▶ [Document text]
Threads, waiting for last one to finish

R

Roedy Green

I have difficulty seeing how you wouldn't be able
to figure out how many threads you propose to start.

I easily do it, it is just that in my case it takes an extra pass.
 
A

Arved Sandstrom

Yes, no, it depends.

It is implementation dependent so it can and do differ between
different vendors and platforms.

Some may provide an option for changing the default.

I have once read that SUN/Oracle Java on Windows and Linux uses
320 KB and 1024KB as default on 32 and 64 bit respectively.

SUN/Oracle Java do provide the -Xss option to change the
default.

Arne
I use the -Xss on occasion for some apps, sometimes it's part of their
tuning docs. Usually I don't worry about thread stack size, not if I've
got a relatively small number (25 certainly being small) of threads.

Not when I need GB of memory for heap, and hundreds of megs for perm gen.

My approach here is my usual approach - go for a simple design, and if a
quick gut-check of performance implications raises no red flags then go
with that for implementation.

AHS
 
D

Daniel Pitts

Can you be more specific about when shutdown and await does
not work?

Arne
I am also interested. However, I will say that I would have used the
ExecutorService and simply used the Future objects to wait for
completion of all tasks. This has the added benefit that you can
actually process the results of the Callables in a single thread, rather
than have them try to update some shared data structure. Using the
Future result is inherently easier to get correct.
 
A

Arne Vajhøj

I use the -Xss on occasion for some apps, sometimes it's part of their
tuning docs. Usually I don't worry about thread stack size, not if I've
got a relatively small number (25 certainly being small) of threads.

Not when I need GB of memory for heap, and hundreds of megs for perm gen.

My approach here is my usual approach - go for a simple design, and if a
quick gut-check of performance implications raises no red flags then go
with that for implementation.

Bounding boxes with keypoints

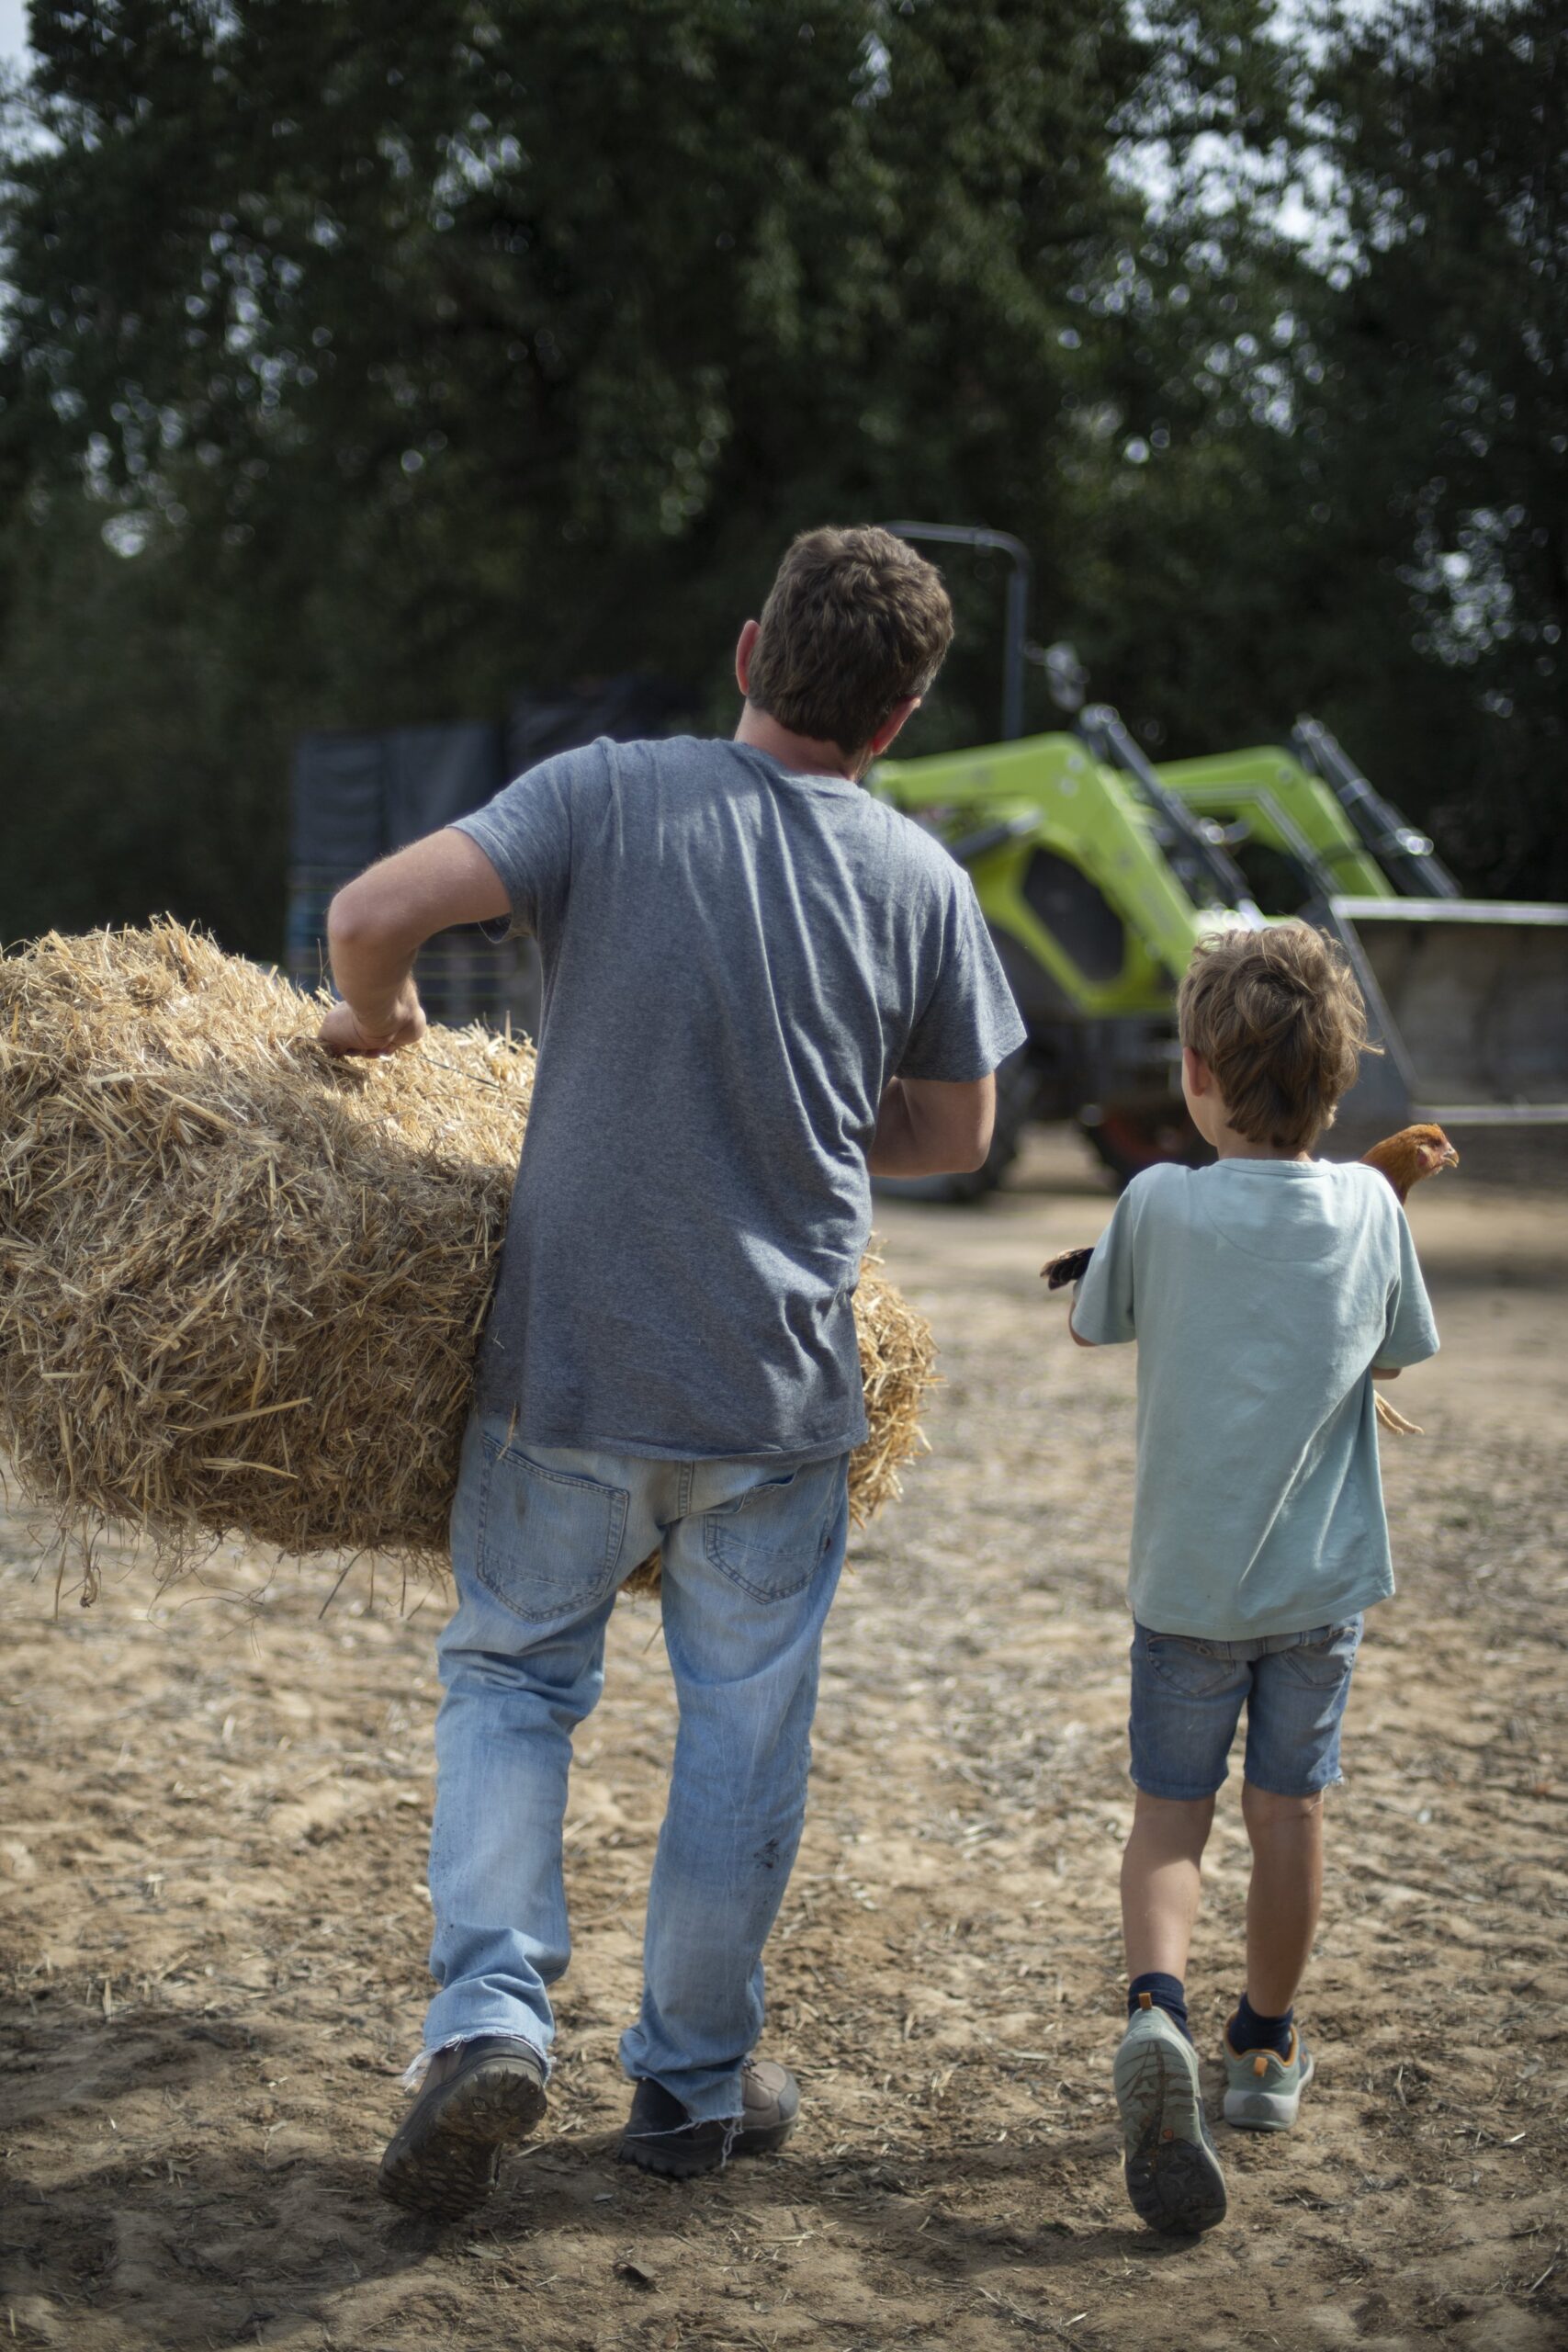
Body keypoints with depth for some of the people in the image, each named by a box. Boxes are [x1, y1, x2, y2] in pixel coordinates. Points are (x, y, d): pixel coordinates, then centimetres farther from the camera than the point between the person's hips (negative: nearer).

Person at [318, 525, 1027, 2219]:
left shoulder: (609, 794, -8)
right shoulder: (919, 879, -3)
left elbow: (376, 910, -19)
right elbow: (954, 1133, 8)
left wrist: (373, 1022, 3)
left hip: (569, 1360, 0)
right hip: (779, 1382, 1)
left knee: (512, 1675, 18)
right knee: (743, 1729, 15)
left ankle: (488, 2013, 1)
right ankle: (695, 2081, 26)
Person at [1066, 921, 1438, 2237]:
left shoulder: (1160, 1206, -14)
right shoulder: (1371, 1208, -8)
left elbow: (1091, 1328, 3)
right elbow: (1395, 1356, 6)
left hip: (1186, 1577, -1)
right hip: (1322, 1577, 2)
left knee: (1170, 1810, 9)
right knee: (1292, 1807, 15)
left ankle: (1156, 2006, -16)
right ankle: (1268, 2046, 29)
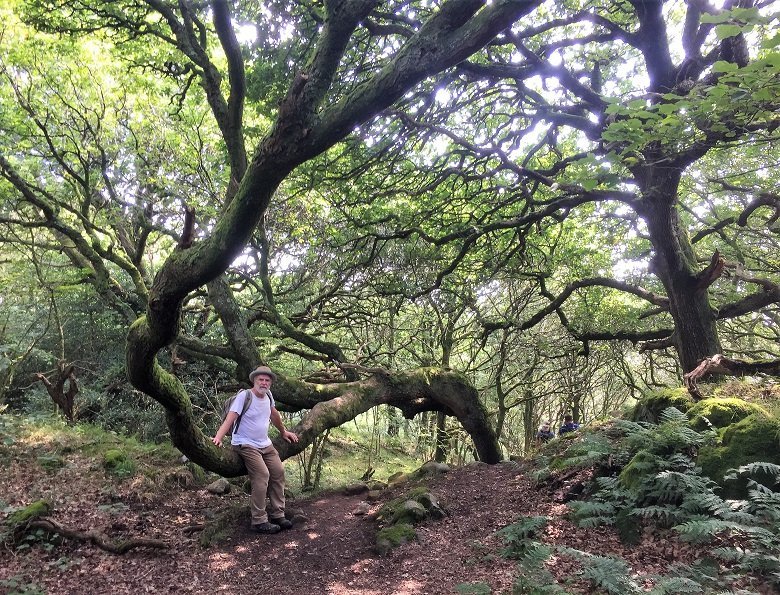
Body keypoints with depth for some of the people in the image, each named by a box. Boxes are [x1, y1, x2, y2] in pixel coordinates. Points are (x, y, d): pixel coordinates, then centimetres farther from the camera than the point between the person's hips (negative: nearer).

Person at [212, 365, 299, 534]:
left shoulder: (268, 395, 5)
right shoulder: (244, 396, -15)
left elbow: (274, 414, 24)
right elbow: (230, 418, -24)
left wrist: (284, 432, 34)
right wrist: (218, 437, -38)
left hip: (265, 444, 7)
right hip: (246, 445, -7)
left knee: (278, 472, 0)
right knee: (262, 476, -22)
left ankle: (277, 515, 12)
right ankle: (259, 521, -15)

▶ [Check your understanding]
**a.** Condense the paragraph of the Java threads discussion that begins "I am also interested. However," into two or three short sentences, keeping its main facts.
**b.** According to the Java threads discussion, what defaults were once reported for SUN/Oracle Java on Windows and Linux on 32 bit and 64 bit?
**c.** Decide whether each statement agrees with the Java threads discussion, answering yes or no and quoting the deciding words:
(i) Twenty-five threads is described as a relatively small number.
(ii) The default is the same for every vendor and platform.
(iii) Using the Future result is harder to get correct.

▶ [Written responses]
**a.** The writer is also interested but would have used the ExecutorService and its Future objects to wait for all tasks to complete. This lets the results of the Callables be processed in a single thread instead of having them update a shared data structure. Using the Future result is inherently easier to get correct.

**b.** 320 KB on 32 bit and 1024KB on 64 bit.

**c.**
(i) Yes: "25 certainly being small"
(ii) No: "It is implementation dependent so it can and do differ between different vendors and platforms."
(iii) No: "Using the Future result is inherently easier to get correct."